Gptq
GPTQ is a post-training quantization method built for GPU inference of large language models. It compresses model weights to lower bit-widths using a layer-wise approach informed by a small calibration dataset, allowing fast execution on compatible hardware while preserving core generation quality.
Among quantization formats, GPTQ delivers the highest inference throughput on NVIDIA GPUs. When compared to awq, it trades a slight edge in quantization fidelity and long‑context handling for outright speed, making it a go‑to choice in latency‑sensitive deployments where a CUDA‑capable GPU is available.

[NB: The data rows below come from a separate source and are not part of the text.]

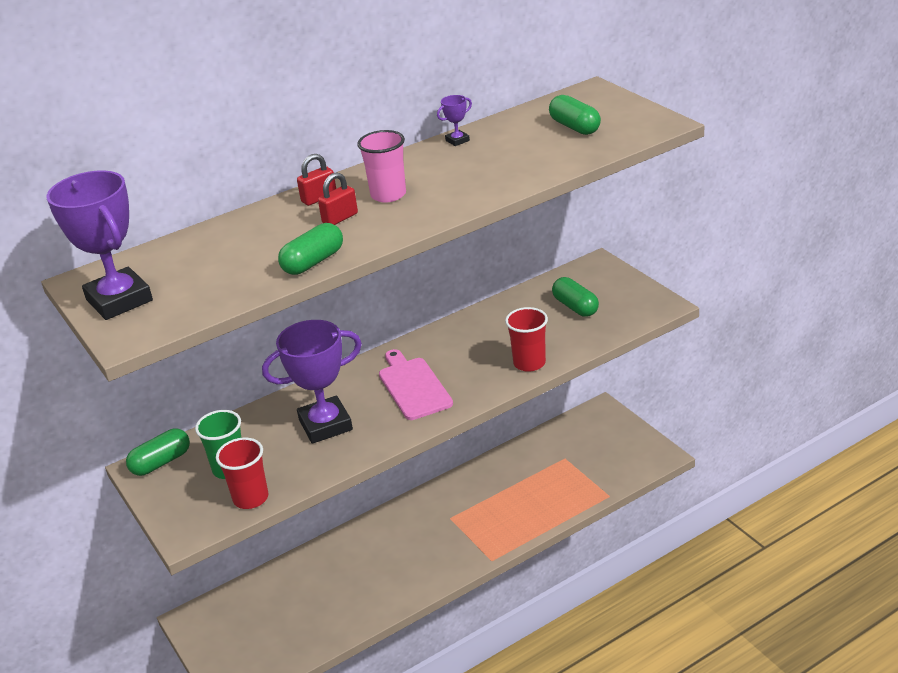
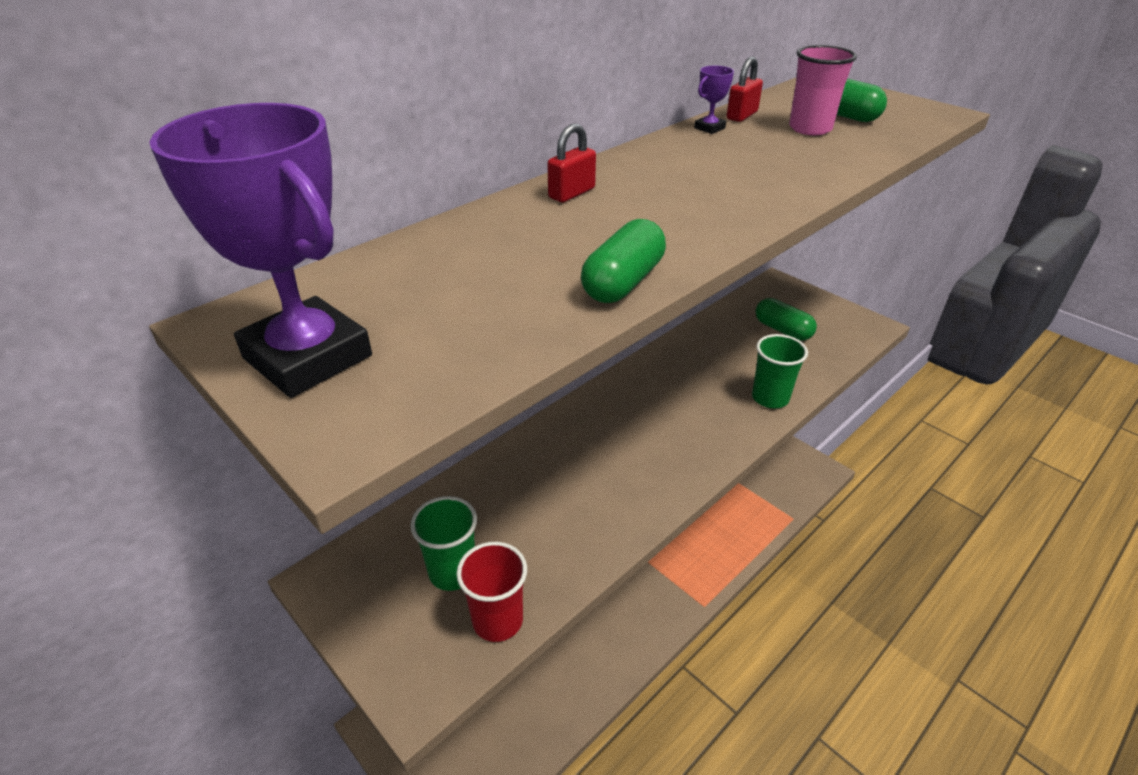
camera: 15 degrees left, 5 degrees up
green capsule [126,429,190,476] -> none
purple trophy [262,320,362,444] -> none
red padlock [318,172,358,225] -> red padlock moved to [727,57,763,122]
pink cup [357,130,406,203] -> pink cup moved to [789,45,857,135]
pink cutting board [379,349,453,420] -> none
red cup [505,307,548,372] -> green cup [752,334,808,408]

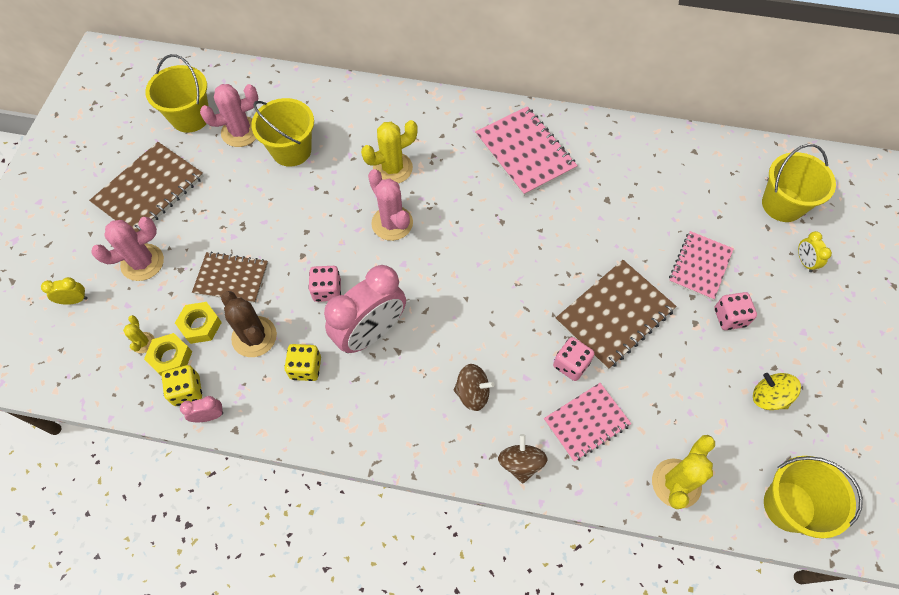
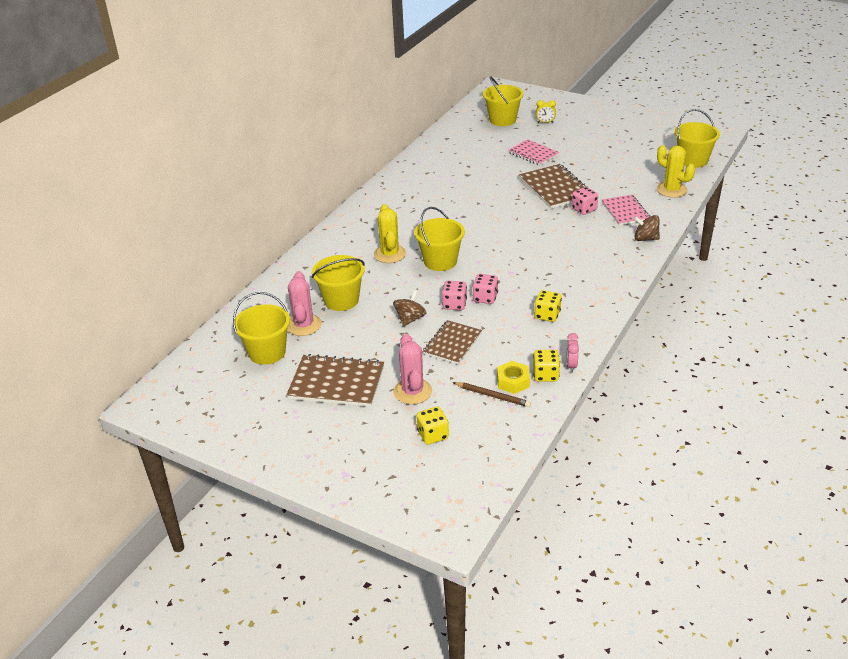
camera: 70 degrees left, 25 degrees down
yellow clock [41,277,88,305] -> yellow dice [416,407,449,445]
brown notebook [89,142,204,232] -> brown notebook turned 45 degrees counterclockwise [286,354,384,407]
yellow cactus [123,315,155,353] -> brown pencil [452,382,531,407]
yellow nut [175,302,222,344] -> none
brown cactus [221,291,277,357] -> none
pink clock [324,265,406,353] -> none
pink cactus [368,169,413,241] -> yellow bucket [414,207,465,271]
brown spinning top [454,364,495,411] -> brown spinning top moved to [393,290,427,326]
pink notebook [475,106,578,196] -> none
pink dice [714,292,757,330] -> pink dice moved to [442,281,467,310]
yellow spinning top [753,373,801,410] -> none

Running a GPTQ model requires CUDA; the method does not support CPU‑only execution or the unified memory advantages of Apple Silicon. This hardware constraint sets it apart from gguf, which is designed to run efficiently on CPUs and consumer‑grade unified‑memory systems. Consequently, GPTQ is less suitable for devices without a dedicated NVIDIA GPU.
Memory needs for a GPTQ‑quantized model follow the common estimation rule: VRAM ≈ parameters × bytes per parameter × 1.2. The 1.2× multiplier covers the KV cache and other transient buffers. Because actual usable GPU memory is typically 60–70% of the advertised capacity, operators must plan with headroom to avoid out‑of‑memory errors. A side‑by‑side treatment of these tradeoffs appears in llm-quantization-comparison.